An introduction to the mathematical theory and financial models developed and used on Wall Street

Providing both a theoretical and practical approach to the underlying mathematical theory behind financial models, Measure, Probability, and Mathematical Finance: A Problem-Oriented Approach presents important concepts and results in measure theory, probability theory, stochastic processes, and stochastic calculus. Measure theory is indispensable to the rigorous development of probability theory and is also necessary to properly address martingale measures, the change of numeraire theory, and LIBOR market models. In addition, probability theory is presented to facilitate the development of stochastic processes, including martingales and Brownian motions, while stochastic processes and stochastic calculus are discussed to model asset prices and develop derivative pricing models.

The authors promote a problem-solving approach when applying mathematics in real-world situations, and readers are encouraged to address theorems and problems with mathematical rigor.
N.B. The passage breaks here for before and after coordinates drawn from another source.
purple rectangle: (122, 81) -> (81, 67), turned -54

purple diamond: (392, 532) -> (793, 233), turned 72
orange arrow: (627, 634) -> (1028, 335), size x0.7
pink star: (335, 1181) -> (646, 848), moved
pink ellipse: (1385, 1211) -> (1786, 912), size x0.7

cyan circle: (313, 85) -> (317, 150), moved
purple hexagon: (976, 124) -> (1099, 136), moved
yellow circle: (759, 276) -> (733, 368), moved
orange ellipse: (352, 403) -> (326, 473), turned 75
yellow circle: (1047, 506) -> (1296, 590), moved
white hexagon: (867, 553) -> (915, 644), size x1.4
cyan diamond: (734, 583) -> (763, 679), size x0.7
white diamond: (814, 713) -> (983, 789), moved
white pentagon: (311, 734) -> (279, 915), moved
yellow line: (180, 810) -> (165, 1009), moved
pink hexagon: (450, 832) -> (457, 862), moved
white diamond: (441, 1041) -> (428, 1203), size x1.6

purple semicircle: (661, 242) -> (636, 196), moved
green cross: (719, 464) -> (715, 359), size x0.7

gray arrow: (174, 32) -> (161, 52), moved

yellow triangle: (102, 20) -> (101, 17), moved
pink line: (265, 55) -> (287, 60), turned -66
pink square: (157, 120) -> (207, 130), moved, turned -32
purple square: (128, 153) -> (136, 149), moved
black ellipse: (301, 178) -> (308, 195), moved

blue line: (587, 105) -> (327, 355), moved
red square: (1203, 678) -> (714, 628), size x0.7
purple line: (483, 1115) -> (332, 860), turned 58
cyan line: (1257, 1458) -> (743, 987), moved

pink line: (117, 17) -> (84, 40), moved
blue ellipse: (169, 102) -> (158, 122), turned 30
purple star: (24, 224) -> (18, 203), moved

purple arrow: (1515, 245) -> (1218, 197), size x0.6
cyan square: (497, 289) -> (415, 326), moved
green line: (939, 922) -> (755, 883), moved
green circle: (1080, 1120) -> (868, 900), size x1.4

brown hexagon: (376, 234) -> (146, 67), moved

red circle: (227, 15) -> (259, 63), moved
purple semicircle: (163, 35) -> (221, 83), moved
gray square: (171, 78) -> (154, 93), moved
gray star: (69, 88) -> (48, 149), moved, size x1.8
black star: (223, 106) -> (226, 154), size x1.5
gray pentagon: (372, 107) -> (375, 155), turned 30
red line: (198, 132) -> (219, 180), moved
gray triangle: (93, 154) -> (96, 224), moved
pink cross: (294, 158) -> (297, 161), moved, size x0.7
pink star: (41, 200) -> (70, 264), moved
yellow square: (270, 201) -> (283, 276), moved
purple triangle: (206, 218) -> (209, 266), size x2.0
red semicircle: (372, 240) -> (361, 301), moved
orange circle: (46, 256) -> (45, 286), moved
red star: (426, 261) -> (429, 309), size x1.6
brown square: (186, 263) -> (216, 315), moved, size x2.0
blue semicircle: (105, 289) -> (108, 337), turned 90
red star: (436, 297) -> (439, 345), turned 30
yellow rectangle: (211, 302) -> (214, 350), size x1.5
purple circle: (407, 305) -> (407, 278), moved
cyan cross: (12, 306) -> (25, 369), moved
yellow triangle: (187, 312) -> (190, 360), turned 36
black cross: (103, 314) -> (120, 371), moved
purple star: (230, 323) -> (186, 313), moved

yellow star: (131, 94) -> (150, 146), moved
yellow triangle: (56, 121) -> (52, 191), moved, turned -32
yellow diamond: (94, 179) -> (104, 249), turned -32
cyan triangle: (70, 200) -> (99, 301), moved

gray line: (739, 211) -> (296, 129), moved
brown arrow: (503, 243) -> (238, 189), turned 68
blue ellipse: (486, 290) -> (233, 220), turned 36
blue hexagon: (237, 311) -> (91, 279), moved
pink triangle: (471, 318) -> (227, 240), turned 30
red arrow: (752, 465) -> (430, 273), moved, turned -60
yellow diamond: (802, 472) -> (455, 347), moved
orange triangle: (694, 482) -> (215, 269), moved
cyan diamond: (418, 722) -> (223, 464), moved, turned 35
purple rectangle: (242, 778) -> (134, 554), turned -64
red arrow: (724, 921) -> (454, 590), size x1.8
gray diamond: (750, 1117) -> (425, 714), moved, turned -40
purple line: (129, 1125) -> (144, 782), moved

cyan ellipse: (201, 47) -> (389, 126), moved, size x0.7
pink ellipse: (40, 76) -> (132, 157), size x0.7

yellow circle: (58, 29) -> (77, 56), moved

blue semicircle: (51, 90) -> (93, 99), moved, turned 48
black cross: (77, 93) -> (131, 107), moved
In addition, Measure, Probability, and Mathematical Finance features:



A comprehensive list of concepts and theorems from measure theory, probability theory, stochastic processes, and stochastic calculus
Over 500 problems with hints and select solutions to reinforce basic concepts and important theorems
Classic derivative pricing models in mathematical finance that have been developed and published since the seminal work of Black and Scholes 

Measure, Probability, and Mathematical Finance: A Problem-Oriented Approach is an ideal textbook for introductory quantitative courses in business, economics, and mathematical finance at the upper-undergraduate and graduate levels. The book is also a useful reference for readers who need to build their mathematical skills in order to better understand the mathematical theory of derivative pricing models.